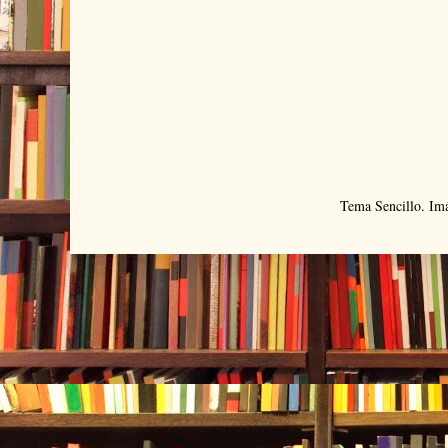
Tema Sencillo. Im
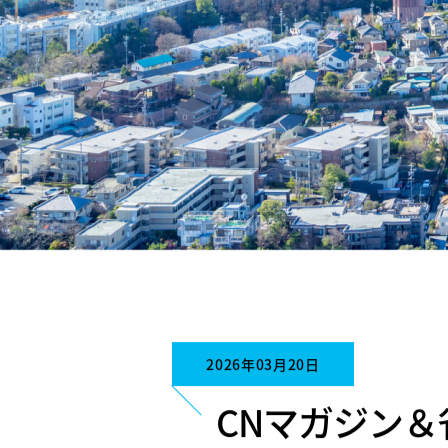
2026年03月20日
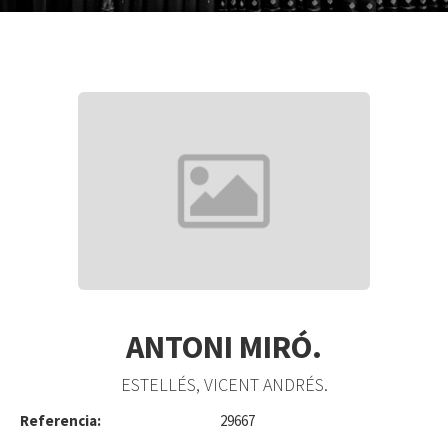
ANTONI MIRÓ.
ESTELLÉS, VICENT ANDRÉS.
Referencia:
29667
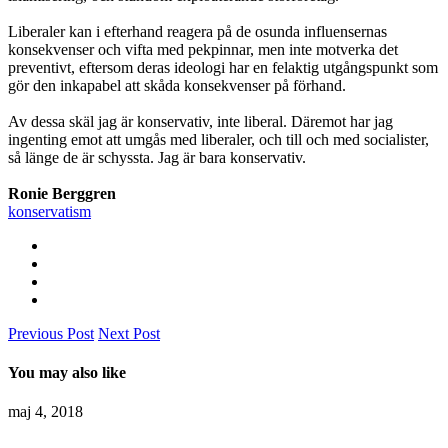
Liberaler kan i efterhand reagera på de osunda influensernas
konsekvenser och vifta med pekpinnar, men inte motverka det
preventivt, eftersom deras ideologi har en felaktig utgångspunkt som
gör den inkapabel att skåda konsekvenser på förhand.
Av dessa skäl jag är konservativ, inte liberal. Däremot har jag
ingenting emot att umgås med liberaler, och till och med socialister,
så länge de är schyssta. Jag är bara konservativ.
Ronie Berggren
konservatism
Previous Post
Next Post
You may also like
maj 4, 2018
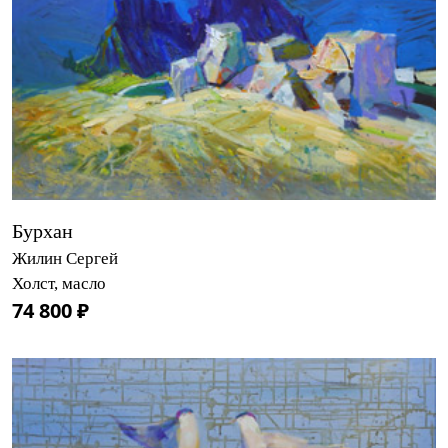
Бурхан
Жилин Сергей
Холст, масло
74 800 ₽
########################################
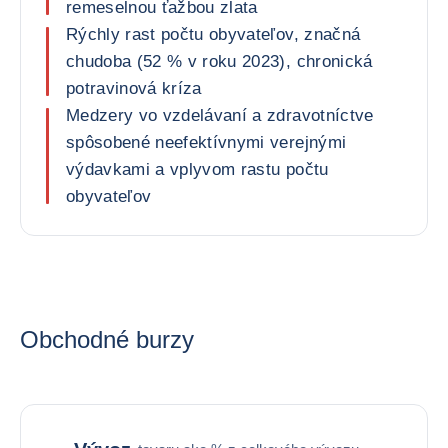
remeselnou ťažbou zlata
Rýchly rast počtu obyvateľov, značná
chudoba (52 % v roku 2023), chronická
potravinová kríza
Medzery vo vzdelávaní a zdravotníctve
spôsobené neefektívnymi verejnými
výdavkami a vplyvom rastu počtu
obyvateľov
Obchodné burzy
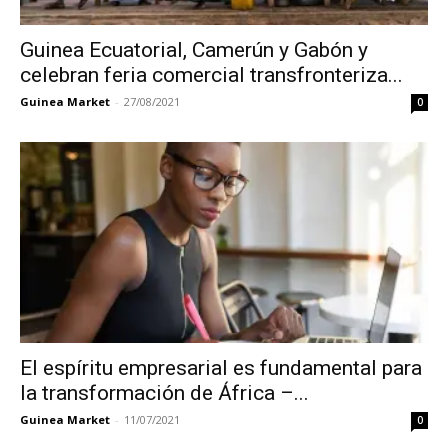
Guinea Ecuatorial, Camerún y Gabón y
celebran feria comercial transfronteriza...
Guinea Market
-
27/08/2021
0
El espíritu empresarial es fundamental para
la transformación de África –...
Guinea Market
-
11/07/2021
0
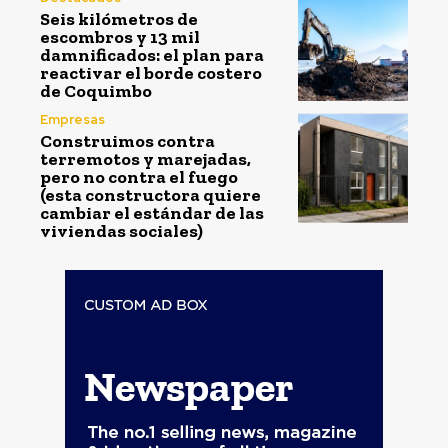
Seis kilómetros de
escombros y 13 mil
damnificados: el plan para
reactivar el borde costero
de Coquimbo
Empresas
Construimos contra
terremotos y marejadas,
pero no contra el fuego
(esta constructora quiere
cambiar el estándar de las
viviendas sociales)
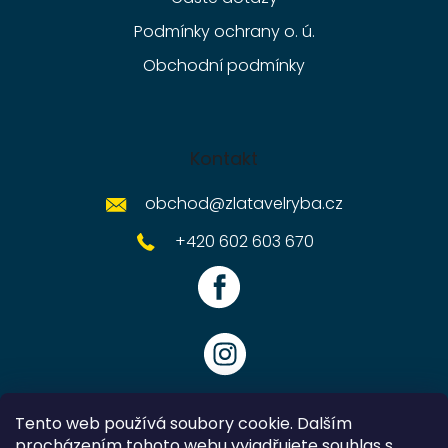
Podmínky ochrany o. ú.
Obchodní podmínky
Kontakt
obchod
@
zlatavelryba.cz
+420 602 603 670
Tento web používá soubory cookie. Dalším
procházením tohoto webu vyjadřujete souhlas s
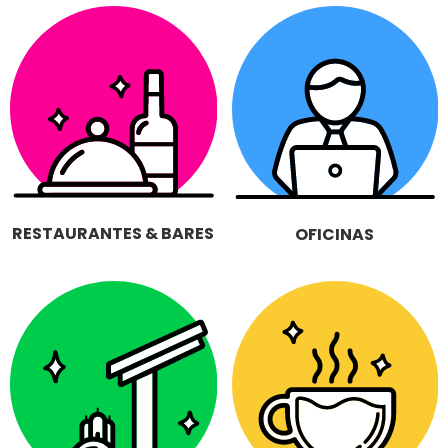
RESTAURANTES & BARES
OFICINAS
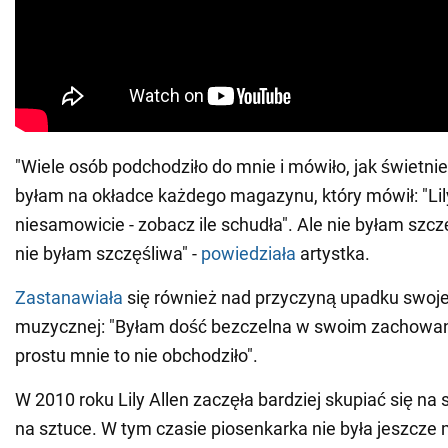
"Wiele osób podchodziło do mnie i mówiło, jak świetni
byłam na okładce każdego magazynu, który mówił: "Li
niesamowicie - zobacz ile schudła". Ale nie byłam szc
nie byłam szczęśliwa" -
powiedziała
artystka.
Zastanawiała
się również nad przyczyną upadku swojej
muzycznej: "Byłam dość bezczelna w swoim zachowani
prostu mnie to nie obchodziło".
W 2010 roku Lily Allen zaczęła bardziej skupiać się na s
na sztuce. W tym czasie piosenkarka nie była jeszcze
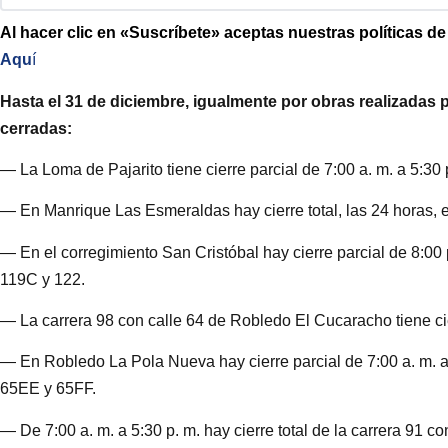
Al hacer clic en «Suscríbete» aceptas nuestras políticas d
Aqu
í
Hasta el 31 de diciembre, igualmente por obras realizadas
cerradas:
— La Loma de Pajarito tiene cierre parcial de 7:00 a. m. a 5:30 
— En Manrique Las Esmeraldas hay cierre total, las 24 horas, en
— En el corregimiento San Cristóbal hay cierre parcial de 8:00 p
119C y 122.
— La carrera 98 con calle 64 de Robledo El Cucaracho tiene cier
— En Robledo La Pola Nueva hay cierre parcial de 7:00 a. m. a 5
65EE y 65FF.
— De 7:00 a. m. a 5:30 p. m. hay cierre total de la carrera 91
########################################
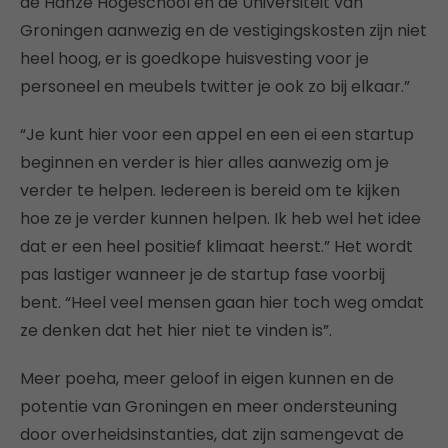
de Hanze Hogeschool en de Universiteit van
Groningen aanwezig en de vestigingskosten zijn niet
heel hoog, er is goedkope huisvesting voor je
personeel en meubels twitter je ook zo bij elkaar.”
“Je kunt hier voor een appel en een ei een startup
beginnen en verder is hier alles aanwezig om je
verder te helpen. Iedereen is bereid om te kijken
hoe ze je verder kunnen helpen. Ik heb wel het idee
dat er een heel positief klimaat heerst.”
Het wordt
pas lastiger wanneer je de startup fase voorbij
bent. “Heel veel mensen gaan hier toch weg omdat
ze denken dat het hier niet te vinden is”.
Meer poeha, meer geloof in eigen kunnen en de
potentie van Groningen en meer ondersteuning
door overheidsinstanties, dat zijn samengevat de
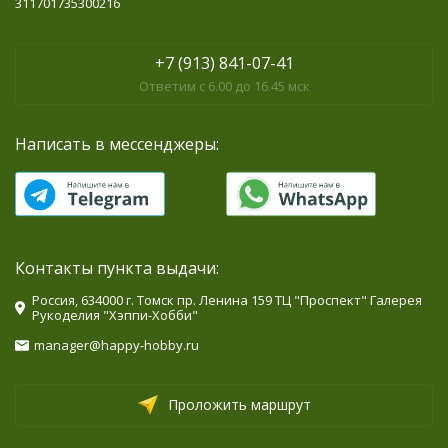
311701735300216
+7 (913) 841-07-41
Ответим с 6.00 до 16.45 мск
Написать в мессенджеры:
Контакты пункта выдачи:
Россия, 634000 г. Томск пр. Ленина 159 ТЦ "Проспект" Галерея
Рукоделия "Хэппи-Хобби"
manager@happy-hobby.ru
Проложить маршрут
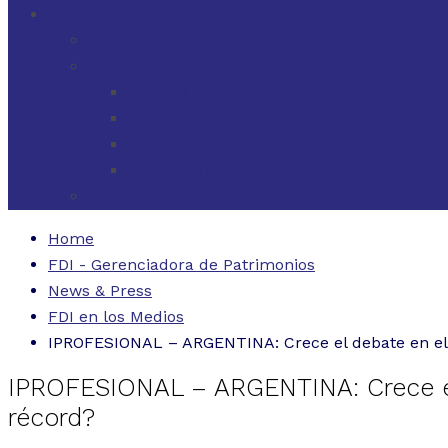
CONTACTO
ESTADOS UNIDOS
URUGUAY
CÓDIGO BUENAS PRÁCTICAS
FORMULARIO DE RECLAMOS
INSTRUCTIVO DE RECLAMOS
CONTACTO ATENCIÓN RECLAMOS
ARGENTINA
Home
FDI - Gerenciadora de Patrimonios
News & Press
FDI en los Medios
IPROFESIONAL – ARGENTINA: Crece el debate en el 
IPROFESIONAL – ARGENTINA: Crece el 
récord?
########################################
**What the task asks**
Quote verbatim the lines beginning with the line that contains "2026年03月20日" and continuing through the line that contains "maj 4, 2018", including both of those lines. Omit the pictures from your answer.

**Reply to the exercise**
2026年03月20日
ANTONI MIRÓ.
ESTELLÉS, VICENT ANDRÉS.
Referencia:
29667
Liberaler kan i efterhand reagera på de osunda influensernas
konsekvenser och vifta med pekpinnar, men inte motverka det
preventivt, eftersom deras ideologi har en felaktig utgångspunkt som
gör den inkapabel att skåda konsekvenser på förhand.
Av dessa skäl jag är konservativ, inte liberal. Däremot har jag
ingenting emot att umgås med liberaler, och till och med socialister,
så länge de är schyssta. Jag är bara konservativ.
Ronie Berggren
konservatism
Previous Post
Next Post
You may also like
maj 4, 2018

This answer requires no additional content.